About 8 years ago I started writing a series titled This I Know, revisiting the things I learned as a child that I still believe today. The title, if you haven’t guess, comes from the song Jesus Love Me, which just happens to be my foundational belief. Everything I know and understand about God, life, the universe and everything (going one better than Douglas Adams) is based on this presupposition.
As an aside (which I tend to do a lot), I believe we are all presuppositional. That is, we all operate on certain foundational beliefs that are invisible to us for the most part, forming a sort of basic operating system. Philosophers tend to be more aware of their presuppositions than others, because that’s typically what they think about for fun. Some deny that they are presuppositional, but (no humor intended) that’s because of their presuppositions. Yeah, that response tends to drive them crazy…
Anyway, I don’t go around all day focused on the fact that God loves me, because I’d never get any work done. But, how I look at everything, how I react to people, how I live my life, assumes that God loves me and that he is looking out for me–not that he shows me preferential treatment–but that I am important and have individual value. I can say “life is good” because the fact that God loves me is foundational to everything else.
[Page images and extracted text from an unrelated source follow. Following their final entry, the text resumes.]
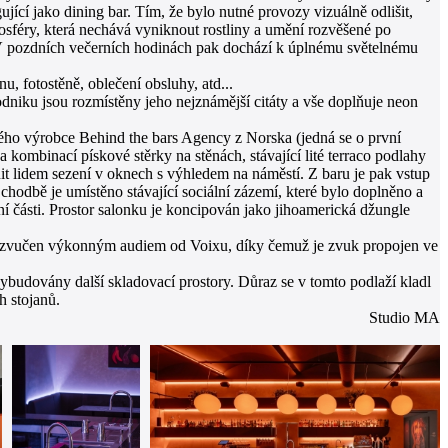
ující jako dining bar. Tím, že bylo nutné provozy vizuálně odlišit,
osféry, která nechává vyniknout rostliny a umění rozvěšené po
. V pozdních večerních hodinách pak dochází k úplnému světelnému
, fotostěně, oblečení obsluhy, atd...
niku jsou rozmístěny jeho nejznámější citáty a vše doplňuje neon
vého výrobce Behind the bars Agency z Norska (jedná se o první
ombinací pískové stěrky na stěnách, stávající lité terraco podlahy
 lidem sezení v oknech s výhledem na náměstí. Z baru je pak vstup
hodbě je umístěno stávající sociální zázemí, které bylo doplněno a
ní části. Prostor salonku je koncipován jako jihoamerická džungle
tak ozvučen výkonným audiem od Voixu, díky čemuž je zvuk propojen ve
udovány další skladovací prostory. Důraz se v tomto podlaží kladl
h stojanů.
Studio MA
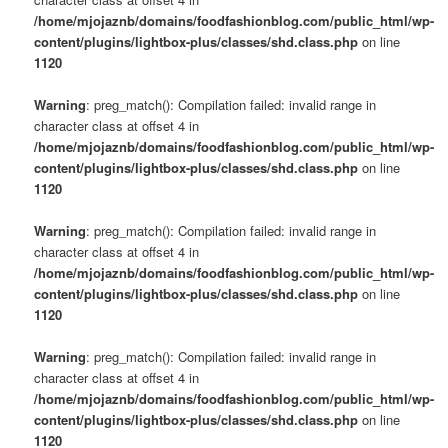
s
/home/mjojaznb/domains/foodfashionblog.com/public_html/wp-
u
content/plugins/lightbox-plus/classes/shd.class.php
on line
1120
Warning
: preg_match(): Compilation failed: invalid range in
character class at offset 4 in
/home/mjojaznb/domains/foodfashionblog.com/public_html/wp-
content/plugins/lightbox-plus/classes/shd.class.php
on line
1120
Warning
: preg_match(): Compilation failed: invalid range in
character class at offset 4 in
/home/mjojaznb/domains/foodfashionblog.com/public_html/wp-
content/plugins/lightbox-plus/classes/shd.class.php
on line
1120
Warning
: preg_match(): Compilation failed: invalid range in
character class at offset 4 in
/home/mjojaznb/domains/foodfashionblog.com/public_html/wp-
content/plugins/lightbox-plus/classes/shd.class.php
on line
1120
Now, Descartes claimed that all knowledge comes from knowledge of the self–I think, therefore I am. However, I wonder if knowing that God knows me (and cares for me) is more instinctive, and therefore known at a deeper level than a mental awareness of self. Just a thought.
The Lutheran in Me
I was raised Lutheran, which is a darn good way to be raised. That means from an early age I was not corrupted with crazy notions like the rapture or double predestination. I said one of the creeds every Sunday, heard the pronouncement of absolution (forgiveness), and heard a lot of sermons based on the Gospels (the Lectionary is truly a gift). Basically, going to church was a theology lesson. And, Lutherans believe that God loves us, and therefore we should love others because God loves them, too. Pretty simple.
As I think back to what I was taught about who God was and what it meant to be Godly or Christlike, I realize how very little that has in common with contemporary Evangelical teaching. Seriously, it’s like a different religion. I don’t even recognize the Gospel in a lot of what I hear from folks like Franklin Graham or Jim Dobson.
Another aside: Martin Luther actually coined the term “evangelical” (in German, of course) to refer to his movement within and without the Roman Catholic Church. I am actually rather offended that today’s so-called evangelicals have hijacked and perverted the term.
What the Future Holds
Over the years I have attempted to revive the “This I Know” series, but have always become side-tracked. It’s my hope that I can actually revive it now, revisiting the Christianity I was taught, and still hold to, because I think it’s so vary needed. We’ll see.